You can plant climbing hydrangea in spring or fall. Make sure the plant sits at the ground at the same amount as it did at the container. Water generously after planting but do not fertilize until the following spring. It may take newly transplanted climbing hydrangea vines a year or two to become established, and thus don’t give them up too soon. Seeds germinate readily but take a few years to put on significant growth. The vines grow quickly once established but it may be three to five years before you visit blossoms.

Watering and Fertilizing

Climbing hydrangeas require 1 inch of water a week, either from rainfall or supplemental watering. During hot summers they may need watering more frequently. Keep the soil moist, but do not water so frequently the soil becomes sloping or mushy. A 2-inch layer of compost in spring provides enough nutrients to encourage the plant all year. You might be able to enhance the performance with a mild monthly side dressing table or foliar spray.
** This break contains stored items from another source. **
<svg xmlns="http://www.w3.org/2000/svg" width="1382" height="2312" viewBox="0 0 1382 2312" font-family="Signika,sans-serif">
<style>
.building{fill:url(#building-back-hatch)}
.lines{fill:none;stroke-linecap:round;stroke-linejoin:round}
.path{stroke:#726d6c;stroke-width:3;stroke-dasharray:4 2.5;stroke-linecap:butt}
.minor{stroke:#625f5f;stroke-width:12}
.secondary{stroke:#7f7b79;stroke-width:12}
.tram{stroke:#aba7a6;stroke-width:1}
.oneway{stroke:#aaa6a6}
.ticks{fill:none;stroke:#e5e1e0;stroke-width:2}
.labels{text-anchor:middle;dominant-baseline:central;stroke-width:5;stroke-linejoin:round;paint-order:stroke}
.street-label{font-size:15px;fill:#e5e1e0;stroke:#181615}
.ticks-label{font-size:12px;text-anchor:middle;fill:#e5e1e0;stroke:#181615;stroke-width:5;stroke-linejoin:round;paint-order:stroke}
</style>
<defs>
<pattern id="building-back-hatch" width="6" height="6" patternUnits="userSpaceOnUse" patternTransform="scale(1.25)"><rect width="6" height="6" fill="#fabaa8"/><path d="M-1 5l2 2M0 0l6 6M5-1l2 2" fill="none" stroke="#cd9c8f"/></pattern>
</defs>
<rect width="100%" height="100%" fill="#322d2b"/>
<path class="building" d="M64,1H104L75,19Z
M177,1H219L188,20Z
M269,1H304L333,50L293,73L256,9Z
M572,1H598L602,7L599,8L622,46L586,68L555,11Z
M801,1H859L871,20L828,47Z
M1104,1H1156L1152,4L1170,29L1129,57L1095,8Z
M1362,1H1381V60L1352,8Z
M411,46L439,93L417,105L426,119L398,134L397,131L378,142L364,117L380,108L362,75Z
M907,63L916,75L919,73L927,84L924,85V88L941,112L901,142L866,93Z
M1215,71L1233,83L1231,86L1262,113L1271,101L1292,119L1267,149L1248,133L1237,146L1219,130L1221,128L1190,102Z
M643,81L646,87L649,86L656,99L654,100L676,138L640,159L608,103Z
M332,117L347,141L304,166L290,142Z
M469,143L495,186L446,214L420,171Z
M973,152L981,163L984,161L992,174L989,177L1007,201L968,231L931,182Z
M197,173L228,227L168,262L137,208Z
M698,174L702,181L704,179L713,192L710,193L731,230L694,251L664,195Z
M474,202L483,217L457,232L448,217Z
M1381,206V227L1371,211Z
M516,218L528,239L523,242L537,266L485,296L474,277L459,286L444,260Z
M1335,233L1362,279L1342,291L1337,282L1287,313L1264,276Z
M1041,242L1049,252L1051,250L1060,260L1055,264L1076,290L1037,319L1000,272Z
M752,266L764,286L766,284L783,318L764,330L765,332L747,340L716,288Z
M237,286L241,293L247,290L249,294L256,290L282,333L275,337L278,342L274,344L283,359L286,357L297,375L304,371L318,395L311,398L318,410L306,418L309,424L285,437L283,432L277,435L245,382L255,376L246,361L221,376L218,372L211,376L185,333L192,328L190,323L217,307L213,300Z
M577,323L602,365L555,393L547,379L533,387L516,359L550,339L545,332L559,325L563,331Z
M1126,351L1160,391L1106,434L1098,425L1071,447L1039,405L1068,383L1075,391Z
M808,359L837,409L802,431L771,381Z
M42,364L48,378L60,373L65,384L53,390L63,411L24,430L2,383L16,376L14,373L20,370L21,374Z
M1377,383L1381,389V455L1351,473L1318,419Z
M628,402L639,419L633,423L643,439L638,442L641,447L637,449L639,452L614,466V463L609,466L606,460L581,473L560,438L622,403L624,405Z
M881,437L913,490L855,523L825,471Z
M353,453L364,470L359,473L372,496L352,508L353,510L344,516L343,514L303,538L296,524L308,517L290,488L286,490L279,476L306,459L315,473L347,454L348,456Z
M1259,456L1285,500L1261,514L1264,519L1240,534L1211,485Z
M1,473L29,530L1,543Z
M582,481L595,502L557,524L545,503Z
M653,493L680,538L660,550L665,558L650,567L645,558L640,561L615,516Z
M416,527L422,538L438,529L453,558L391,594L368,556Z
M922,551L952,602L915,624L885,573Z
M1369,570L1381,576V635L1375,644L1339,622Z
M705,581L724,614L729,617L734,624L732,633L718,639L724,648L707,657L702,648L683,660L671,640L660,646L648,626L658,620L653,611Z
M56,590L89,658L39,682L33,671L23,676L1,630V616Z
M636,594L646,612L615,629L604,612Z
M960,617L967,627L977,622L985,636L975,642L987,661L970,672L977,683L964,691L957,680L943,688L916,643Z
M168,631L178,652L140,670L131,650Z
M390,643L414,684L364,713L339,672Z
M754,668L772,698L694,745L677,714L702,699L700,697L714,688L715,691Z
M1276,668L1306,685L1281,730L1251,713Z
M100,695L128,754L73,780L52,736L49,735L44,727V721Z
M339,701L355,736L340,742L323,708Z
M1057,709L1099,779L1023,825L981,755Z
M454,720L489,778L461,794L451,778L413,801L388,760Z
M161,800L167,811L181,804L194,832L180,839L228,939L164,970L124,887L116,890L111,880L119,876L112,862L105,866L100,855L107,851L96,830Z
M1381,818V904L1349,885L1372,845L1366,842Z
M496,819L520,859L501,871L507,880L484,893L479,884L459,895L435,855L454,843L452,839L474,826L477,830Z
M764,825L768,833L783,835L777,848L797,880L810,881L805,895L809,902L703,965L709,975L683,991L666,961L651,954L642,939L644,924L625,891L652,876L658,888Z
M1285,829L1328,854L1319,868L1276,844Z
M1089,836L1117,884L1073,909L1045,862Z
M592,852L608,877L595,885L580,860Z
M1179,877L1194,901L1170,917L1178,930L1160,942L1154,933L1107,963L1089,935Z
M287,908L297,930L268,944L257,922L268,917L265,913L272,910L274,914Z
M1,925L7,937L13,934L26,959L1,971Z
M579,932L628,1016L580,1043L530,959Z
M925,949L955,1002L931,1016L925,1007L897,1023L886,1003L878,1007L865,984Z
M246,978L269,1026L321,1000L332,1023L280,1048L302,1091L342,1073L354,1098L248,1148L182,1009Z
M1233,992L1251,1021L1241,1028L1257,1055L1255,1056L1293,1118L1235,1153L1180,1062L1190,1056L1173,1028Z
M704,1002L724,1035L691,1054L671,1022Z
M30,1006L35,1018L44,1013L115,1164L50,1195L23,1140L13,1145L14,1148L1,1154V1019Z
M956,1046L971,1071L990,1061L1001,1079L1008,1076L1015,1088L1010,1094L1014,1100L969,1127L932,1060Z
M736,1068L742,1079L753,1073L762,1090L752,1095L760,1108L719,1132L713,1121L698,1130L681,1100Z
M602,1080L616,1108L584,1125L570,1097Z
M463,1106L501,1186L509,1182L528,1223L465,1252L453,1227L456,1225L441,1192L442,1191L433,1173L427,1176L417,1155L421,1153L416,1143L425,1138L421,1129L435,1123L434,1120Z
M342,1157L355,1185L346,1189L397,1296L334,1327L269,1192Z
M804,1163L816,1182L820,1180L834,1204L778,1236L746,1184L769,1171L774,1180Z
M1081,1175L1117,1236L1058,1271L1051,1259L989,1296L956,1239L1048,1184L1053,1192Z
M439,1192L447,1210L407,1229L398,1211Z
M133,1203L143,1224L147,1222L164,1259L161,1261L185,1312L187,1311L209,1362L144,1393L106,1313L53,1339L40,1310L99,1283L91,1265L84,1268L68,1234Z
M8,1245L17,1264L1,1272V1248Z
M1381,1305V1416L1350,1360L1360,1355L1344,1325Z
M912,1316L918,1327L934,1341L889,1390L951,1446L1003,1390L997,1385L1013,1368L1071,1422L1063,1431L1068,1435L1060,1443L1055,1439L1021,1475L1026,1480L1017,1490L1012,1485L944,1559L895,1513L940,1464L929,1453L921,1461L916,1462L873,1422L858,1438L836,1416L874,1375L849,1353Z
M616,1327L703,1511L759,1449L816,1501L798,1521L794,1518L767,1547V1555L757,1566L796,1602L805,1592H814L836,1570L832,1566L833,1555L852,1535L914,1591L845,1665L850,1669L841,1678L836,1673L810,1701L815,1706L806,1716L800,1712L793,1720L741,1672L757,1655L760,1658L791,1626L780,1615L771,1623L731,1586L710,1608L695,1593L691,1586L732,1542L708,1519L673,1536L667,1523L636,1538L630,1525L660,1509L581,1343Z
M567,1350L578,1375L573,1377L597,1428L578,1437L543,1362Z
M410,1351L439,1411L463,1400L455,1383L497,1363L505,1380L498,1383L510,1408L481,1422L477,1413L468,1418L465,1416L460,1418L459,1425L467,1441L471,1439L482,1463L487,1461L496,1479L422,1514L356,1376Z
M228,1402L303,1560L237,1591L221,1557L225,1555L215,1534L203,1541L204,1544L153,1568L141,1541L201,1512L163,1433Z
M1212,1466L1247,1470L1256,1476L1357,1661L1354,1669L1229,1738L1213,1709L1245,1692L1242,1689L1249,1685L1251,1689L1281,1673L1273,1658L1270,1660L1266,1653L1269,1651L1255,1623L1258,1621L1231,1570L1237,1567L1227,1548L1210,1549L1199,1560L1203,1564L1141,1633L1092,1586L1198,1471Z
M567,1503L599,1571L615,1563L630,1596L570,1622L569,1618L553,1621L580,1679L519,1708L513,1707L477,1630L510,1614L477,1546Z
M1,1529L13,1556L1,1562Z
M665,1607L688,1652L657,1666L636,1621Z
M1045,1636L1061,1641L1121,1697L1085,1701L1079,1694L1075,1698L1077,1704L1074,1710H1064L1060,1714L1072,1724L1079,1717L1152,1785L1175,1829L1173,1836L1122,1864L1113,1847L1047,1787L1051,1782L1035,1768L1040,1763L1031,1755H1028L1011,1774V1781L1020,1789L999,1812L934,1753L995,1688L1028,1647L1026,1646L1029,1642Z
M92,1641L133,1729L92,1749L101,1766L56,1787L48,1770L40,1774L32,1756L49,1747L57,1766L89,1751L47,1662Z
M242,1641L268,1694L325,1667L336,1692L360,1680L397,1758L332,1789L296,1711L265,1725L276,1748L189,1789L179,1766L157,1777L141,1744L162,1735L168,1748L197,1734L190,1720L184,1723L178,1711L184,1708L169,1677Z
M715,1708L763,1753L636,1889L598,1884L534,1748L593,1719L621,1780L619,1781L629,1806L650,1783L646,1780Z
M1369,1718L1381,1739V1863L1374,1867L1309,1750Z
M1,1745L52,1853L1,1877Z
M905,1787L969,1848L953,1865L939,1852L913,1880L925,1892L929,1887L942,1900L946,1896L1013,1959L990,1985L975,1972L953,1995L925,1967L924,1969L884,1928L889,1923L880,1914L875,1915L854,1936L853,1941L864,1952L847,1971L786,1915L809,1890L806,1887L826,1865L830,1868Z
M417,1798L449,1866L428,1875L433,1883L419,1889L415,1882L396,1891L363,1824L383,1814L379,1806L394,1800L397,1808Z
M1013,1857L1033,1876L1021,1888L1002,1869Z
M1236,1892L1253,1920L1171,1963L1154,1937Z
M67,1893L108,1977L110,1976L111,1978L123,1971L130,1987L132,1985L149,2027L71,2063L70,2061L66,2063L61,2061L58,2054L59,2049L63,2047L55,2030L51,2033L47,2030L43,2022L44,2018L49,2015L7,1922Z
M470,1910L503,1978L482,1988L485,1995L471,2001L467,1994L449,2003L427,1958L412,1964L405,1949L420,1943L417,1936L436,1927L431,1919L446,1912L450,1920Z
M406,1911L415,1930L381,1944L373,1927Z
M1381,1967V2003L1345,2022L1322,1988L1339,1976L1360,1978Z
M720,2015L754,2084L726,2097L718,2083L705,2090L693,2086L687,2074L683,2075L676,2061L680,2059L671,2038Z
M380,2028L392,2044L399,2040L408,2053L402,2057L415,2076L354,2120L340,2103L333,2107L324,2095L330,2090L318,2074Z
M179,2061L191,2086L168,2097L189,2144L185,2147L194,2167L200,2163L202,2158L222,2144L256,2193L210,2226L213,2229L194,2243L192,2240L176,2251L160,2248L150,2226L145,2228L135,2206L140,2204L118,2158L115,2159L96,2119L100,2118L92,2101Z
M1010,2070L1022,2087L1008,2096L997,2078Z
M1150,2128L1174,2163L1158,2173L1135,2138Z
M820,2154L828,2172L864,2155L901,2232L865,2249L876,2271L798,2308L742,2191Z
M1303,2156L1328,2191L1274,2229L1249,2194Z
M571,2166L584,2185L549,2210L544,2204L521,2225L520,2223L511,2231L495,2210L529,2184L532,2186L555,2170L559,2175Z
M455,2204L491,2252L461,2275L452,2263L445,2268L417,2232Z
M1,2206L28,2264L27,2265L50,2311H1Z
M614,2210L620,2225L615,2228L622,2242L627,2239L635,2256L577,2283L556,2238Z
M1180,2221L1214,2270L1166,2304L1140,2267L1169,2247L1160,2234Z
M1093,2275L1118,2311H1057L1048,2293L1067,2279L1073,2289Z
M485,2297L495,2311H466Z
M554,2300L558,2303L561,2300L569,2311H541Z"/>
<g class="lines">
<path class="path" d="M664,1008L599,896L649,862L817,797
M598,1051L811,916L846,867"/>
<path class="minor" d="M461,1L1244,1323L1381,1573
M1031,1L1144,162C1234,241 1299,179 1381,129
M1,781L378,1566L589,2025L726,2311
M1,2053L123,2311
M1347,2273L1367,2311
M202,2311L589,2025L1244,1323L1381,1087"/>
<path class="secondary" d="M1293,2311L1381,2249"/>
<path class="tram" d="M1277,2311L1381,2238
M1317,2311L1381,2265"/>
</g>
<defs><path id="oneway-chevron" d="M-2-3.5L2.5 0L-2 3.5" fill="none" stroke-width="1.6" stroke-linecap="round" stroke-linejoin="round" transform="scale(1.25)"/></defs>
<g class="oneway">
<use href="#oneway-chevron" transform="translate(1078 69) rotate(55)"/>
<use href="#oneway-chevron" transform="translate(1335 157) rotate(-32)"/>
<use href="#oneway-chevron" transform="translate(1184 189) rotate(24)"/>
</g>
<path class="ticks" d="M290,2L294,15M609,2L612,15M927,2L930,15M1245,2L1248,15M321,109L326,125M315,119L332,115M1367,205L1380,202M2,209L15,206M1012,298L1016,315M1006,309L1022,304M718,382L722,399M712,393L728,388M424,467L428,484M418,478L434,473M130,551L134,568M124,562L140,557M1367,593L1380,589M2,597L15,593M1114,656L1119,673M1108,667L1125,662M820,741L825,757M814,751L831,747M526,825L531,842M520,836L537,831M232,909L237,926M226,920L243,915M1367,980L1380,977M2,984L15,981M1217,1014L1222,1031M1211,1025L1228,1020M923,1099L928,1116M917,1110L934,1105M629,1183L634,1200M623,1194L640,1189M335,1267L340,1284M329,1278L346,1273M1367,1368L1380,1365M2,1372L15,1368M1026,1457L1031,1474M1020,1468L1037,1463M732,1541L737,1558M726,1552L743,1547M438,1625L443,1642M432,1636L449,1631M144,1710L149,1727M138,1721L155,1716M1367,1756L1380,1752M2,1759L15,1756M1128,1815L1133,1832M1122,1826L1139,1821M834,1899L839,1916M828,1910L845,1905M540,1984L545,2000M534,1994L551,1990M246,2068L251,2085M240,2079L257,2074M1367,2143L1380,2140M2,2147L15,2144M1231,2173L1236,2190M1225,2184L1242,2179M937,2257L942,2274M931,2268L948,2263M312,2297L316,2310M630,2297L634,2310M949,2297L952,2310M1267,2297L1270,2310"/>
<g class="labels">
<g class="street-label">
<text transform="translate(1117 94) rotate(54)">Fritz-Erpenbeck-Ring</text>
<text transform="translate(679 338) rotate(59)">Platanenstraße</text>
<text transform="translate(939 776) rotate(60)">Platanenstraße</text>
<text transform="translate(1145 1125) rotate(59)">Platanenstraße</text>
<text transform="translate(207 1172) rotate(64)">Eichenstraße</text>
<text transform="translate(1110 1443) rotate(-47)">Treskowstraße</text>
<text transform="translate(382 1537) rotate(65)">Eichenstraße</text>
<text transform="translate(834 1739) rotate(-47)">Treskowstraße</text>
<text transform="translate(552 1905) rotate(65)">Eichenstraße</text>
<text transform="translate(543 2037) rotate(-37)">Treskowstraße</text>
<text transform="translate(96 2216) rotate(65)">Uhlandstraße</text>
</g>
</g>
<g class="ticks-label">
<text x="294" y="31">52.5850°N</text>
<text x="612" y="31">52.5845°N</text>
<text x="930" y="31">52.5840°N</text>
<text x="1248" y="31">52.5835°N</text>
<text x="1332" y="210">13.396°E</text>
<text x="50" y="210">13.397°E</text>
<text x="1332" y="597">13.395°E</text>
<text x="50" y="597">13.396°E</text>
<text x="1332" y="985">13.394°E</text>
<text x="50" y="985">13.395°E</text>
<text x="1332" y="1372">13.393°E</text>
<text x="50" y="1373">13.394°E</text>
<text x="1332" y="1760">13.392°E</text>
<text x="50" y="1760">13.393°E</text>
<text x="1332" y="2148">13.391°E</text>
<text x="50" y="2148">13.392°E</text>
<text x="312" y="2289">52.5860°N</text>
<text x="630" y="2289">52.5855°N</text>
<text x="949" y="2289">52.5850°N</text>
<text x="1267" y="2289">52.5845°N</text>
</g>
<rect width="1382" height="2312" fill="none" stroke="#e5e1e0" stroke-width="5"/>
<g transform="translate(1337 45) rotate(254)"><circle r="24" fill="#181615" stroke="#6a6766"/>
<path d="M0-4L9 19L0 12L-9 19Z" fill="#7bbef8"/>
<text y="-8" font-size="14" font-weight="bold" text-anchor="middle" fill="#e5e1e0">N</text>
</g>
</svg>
Climbing hydrangea is an informal, three-dimensional vine that frequently includes side shoots growing in several directions. This is natural, and part of the charm of the plant. The vines do not require regular pruning except to correct problems. The fragile stems crack and break easily, and you ought to remove damaged components promptly to stop infection. Vines that are allowed to grow beyond their support become top-heavy and may pull off from the break or support. Trim them back in summer, after flowering.